Born and raised in St. Louis, Missouri – the city that gave us Chuck Berry, Little Milton, Tina Turner and Miles Davis – Dylan showcases the influences of his predecessors on Who Is He?
Billed as Little Dylan, he began singing at the age of 9 and started his professional career at 15, performing with his father and uncle, both seasoned jazz musicians.

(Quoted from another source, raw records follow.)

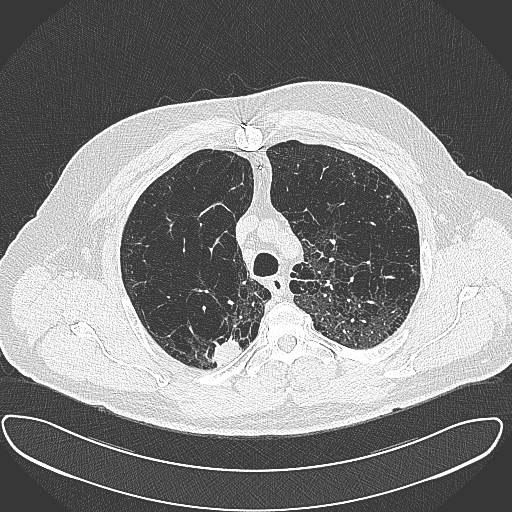
Chest CT (low-dose screening protocol), one axial image. First (baseline) screen. Lung window (W 1500 / L -600 HU). 1 mm slice thickness. 512 × 512 image matrix. Male participant, aged 60 years at enrolment. Current smoker at enrolment.
• Lesion marked by an expert reader, bounding box (x1, y1, x2, y2) in pixels: (199, 327, 243, 367).
• Screening reader's record for this exam (one nodule recorded; not confirmed to be the boxed lesion): non-calcified nodule or mass ≥4 mm, right upper lobe, 15 × 25 mm, spiculated (stellate) margins, soft tissue attenuation.
• Official screen result: positive, change unspecified: nodule(s) >= 4 mm or enlarging nodule(s), mass(es), or other non-specific abnormalities suspicious for lung cancer.
• Participant outcome: lung cancer diagnosed 32 days after this screen — carcinoma, NOS, right upper lobe, moderately differentiated (G2), stage IB (AJCC 6th edition), 35 mm at pathology.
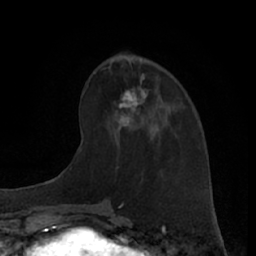
Breast MRI (dynamic contrast-enhanced), one axial slice. Position 24 of 66 along the scan axis. Cropped to one breast. Dynamic contrast-enhanced series, time point 2 of 7 at this slice position (early post-contrast). 1.5 T. TE 3 ms, TR 6.2 ms. 2.4 mm slice thickness. 256 × 256 image matrix, field of view 160 × 160 mm. Female patient.
Outlined on this slice (semi-automatically segmented with operator editing):
- enhancing-tissue mask used for the functional tumour volume (all voxels passing the contrast-enhancement thresholds inside the analysis volume; usually the tumour): bounding box [x1, y1, x2, y2] px = [93, 72, 173, 136]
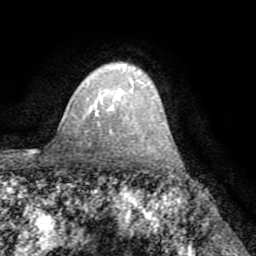
Breast MRI (dynamic contrast-enhanced), one axial slice. Cropped to one breast. Dynamic contrast-enhanced series, time point 2 of 8 at this slice position (early post-contrast). 1.5 T. TE 3.2 ms, TR 6.5 ms. 256 × 256 image matrix, field of view 180 × 180 mm. Female patient.
Structures marked on this image (semi-automatic segmentation, software-assisted and operator-edited):
- enhancing-tissue mask used for the functional tumour volume (all voxels passing the contrast-enhancement thresholds inside the analysis volume; usually the tumour): box from (x=87, y=71) to (x=124, y=114) px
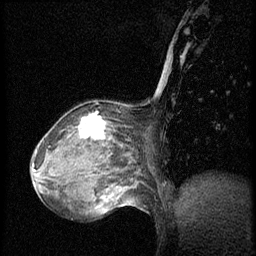
Breast MRI (dynamic contrast-enhanced), one sagittal slice; slice 22 of 56 in the series (ordered by position); dynamic contrast-enhanced series, image 2 of 3 at this slice position (ordered by acquisition); 1.5 T; TE 4.2 ms, TR 20.4 ms; 2 mm slice thickness; 256 × 256 image matrix. Female patient, age 64 years. From the clinical record (not read from this slice): setting: breast cancer imaged before/during neoadjuvant chemotherapy; receptor status: HR-positive, HER2-negative.
Outlined on this slice (semi-automatic segmentation, software-assisted and operator-edited):
- analysis volume of interest (the breast-tissue region the enhancement analysis was run in; not a lesion): box from (x=48, y=101) to (x=142, y=186) px
- tumour enhancement mask (voxels above the 70 % enhancement threshold inside the analysis volume of interest): (x=79, y=114)–(x=106, y=139)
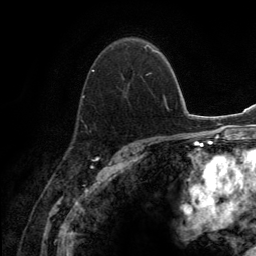
Breast MRI (dynamic contrast-enhanced), one axial slice; position 89 of 134 along the scan axis; cropped to one breast; dynamic contrast-enhanced series, time point 2 of 6 at this slice position (early post-contrast); 3 T; TE 2.8 ms, TR 7.7 ms; 256 × 256 image matrix. Female patient.
Annotated regions visible in this slice (semi-automatic segmentation, software-assisted and operator-edited):
- enhancing-tissue mask used for the functional tumour volume (all voxels passing the contrast-enhancement thresholds inside the analysis volume; usually the tumour): bounding box <74,44,155,134> (left, top, right, bottom; pixels)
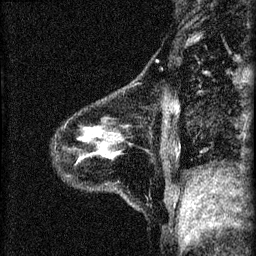
Breast MRI (dynamic contrast-enhanced), one sagittal slice. Position 9 of 60 along the scan axis. Dynamic contrast-enhanced series, image 2 of 4 at this slice position (ordered by acquisition). 1.5 T. TE 4.2 ms, TR 8.2 ms. 2 mm slice thickness. 256 × 256 image matrix, field of view 180 × 180 mm. Female patient, age 41 years.
Structures marked on this image (semi-automatically segmented with operator editing):
- analysis volume of interest (the breast-tissue region the enhancement analysis was run in; not a lesion): bounding box [x1, y1, x2, y2] px = [75, 102, 166, 164]
- tumour enhancement mask (voxels above the 70 % enhancement threshold inside the analysis volume of interest): [113, 154, 115, 156]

Grammy winning bassist and producer Larry Fulcher assembled an all-star group for this project, beginning with guitarist/co-producer Dr. Wayne Goins (head of Jazz Studies at Kansas State University). Joining them are rising blues star Christone “Kingfish” Ingram, Johnny Lee Schell, Sean McDonald and St. Louis’ own Tru Born on guitars. Fellow St. Louis jazz great Montez Coleman plays drums with Ryan Marquez and the legendary Mike Finnigan handling keyboard duties. Added to that mix are Joe Sublett and Kyle Turner on saxophones and Lenny Castro on percussion. The album was recorded at Blue Lotus Studio in St. Louis, Missouri by engineer Paul Niehaus, and mixed by Johnny Lee Schell.
The 10 track album features a mixture of songs written or co-written by Triplett and producer Fulcher, plus additional gems by Bill Withers, Marvin Gaye and closing with Dylan singing and scatting on Miles Davis’ classic “All Blues.”
Today sees the release of “Junkyard Dog,” a hard-driving, uptempo blues shuffle featuring the dynamic Dylan leading a very full band including guitars, piano, organ and a horn section.
Producer and co-writer Larry Fulcher recounts the origin of the tune:
“Junkyard Dog” is a true story, as are most good blues songs. Dylan came into the studio talking about his new love so we began to take notes. Three pages later we realized we had the makings of a song, and 30 minutes after that we recorded it all. True story, y’all.